Note: the views in this post are those of the author, and do not reflect the official views of the QRI site or its owners. We strive to provide a safe place where various opinions can be expressed, and ask that all posts and comments be kept civil and on-point.
As of late the discussion about heterosexual women writing gay fiction has gathered some heat – again – and even though I tried to avoid the topic until now, I feel like I should throw in my two pennies…
One of the main – if not THE main – objection some people have is that a heterosexual woman is not able to write about something she doesn’t know, e.g. homosexual relationships. This argument seems to have some validity at first glance, but if you think about it, it’s actually not true. When I read the Dexter series, it didn’t occur to me that the author should have some experience in serial murder himself. Or when I read a thriller about black ops, I don’t expect the author to having been on such missions him- or herself.
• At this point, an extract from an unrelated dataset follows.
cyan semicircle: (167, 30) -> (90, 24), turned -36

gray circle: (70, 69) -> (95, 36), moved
Fiction is just that – fiction. An exercise in ‘what ifs’ and ‘what would I do’.
Apart from that, who reads romance, even if it’s contemporary and not paranormal or historical or…, and expects it to be realistic? The whole reason I read romance is to escape reality for some blissfully happy hours during which things go right. To all those male authors who think I, as a heterosexual woman, shouldn’t be writing about gay relationships, I dare you: Take a hundred heterosexual romance novels and show me ONE where everything is depicted realistically. You won’t find one, I can assure you. And it’s not because those books weren’t written by heterosexual women. It’s because women like romance. It’s because women like to dream.
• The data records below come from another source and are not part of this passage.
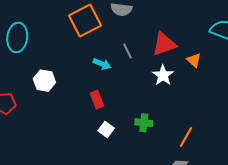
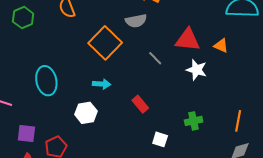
red triangle: (164, 44) -> (188, 40), turned 44
cyan arrow: (102, 64) -> (102, 84), moved
red rectangle: (97, 100) -> (140, 104), moved

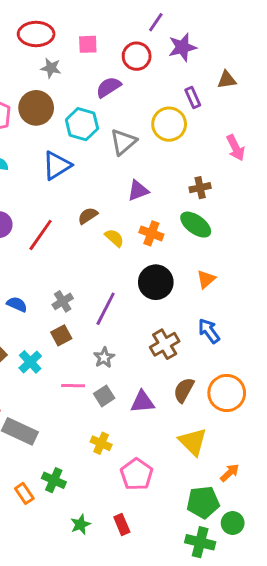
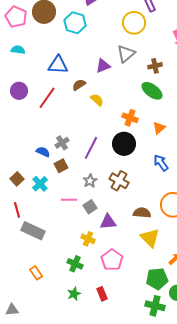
gray triangle: (123, 142) -> (126, 54), moved
blue triangle: (57, 165) -> (58, 65), moved, turned 35
purple triangle: (138, 191) -> (103, 66), moved
orange cross: (151, 233) -> (130, 118), moved
black circle: (156, 282) -> (124, 144), moved
blue semicircle: (17, 304) -> (43, 152), moved
brown cross: (165, 344) -> (119, 181), moved, turned -30
brown semicircle: (184, 390) -> (142, 213), moved, turned 66
purple triangle: (142, 402) -> (108, 222), moved
green cross: (54, 480) -> (75, 264), moved

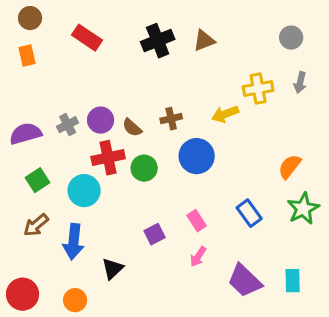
Yes, we know the sex scenes in those books aren’t that close to reality. Me and my husband have spent many funny hours trying to re-enact some of the more adventurous positions described in the romance books I read. I have killer abs now, from laughing so hard. The same goes for homosexual sex scenes. Of course I don’t know exactly what’s going on between two men in the sac (it’s none of my business either), but that doesn’t mean I can’t let my mind wander and imagine what it could be like or deduce from my own experiences with sex. (Basically, this is something romance and porn have in common: a more desirable, yet unreachable version of reality. Nobody has as many orgasms as the men and women in romance books, but who cares? It’s nice to think that at least somebody is having them.)
How did I get caught in porn? Ah, yes, I remember. I’m a heterosexual woman and I write about gay relationships. I don’t say what I write is true. I create a new world, in which I hope my readers can relax and have fun. I am willing to adopt the argument about me not writing gay fiction when it comes to topics that are more autobiographical and require personal experience. But even then, I’m convinced an empathic person can tell such a story without having lived it.
That much said, there’s also another, more important point I wish to make. Dear male authors of gay fiction, I hope you’re aware that more than half of your readers are heterosexual women. In my opinion, this whole discussion weakens the community when it should stand together. The LGBTQ movement needs allies. Allies with a strong voice. Heterosexual women have a strong voice. They are valuable allies. So shunning them for taking an interest, for trying to get a feel for the community, to integrate into it, to open it to others, and help it by donating part of their sales to LGBTQ charities (which many of them do) is, mildly put, dumb.
We’re not here to tell you how gay men should be. We’re not here to steal your customers/readers. We’re here because we have either children, or brothers and sisters, or friends, who identify as LGBTQ. Sometimes we’re just here because we’re liberal and truly think everybody should have the right to live their lives the way they want.
We’re not the enemy. If you feel a female writer has somehow wrongly portrayed homosexual reality, if you feel personally insulted, you can always contact her privately, telling her how you feel about it. Don’t lash out at female writers in general. As I said, we’re your friends, you’re allies. Please treat us with the respect you demand for yourself.
PS: Because I just read another post. To those of you who think a heterosexual woman can’t relate to the trauma and violence homosexual people, especially men, have gone through, hello! I’m a woman. Our gender has CENTURIES of experience with being suppressed, sold like cattle, married off to men we don’t know, of being dependent on our fathers, brothers, husbands, not being allowed to vote, being killed because the way we acted brought shame upon the family (‘shame’ being defined by the male members of society), not getting the job we want because of something we can’t change – our gender, having to be careful when we are alone after dark, or just alone. Many women carry pepper spray with them when going out, because assaults on women happen that often.
We should stick together, not tear each other apart.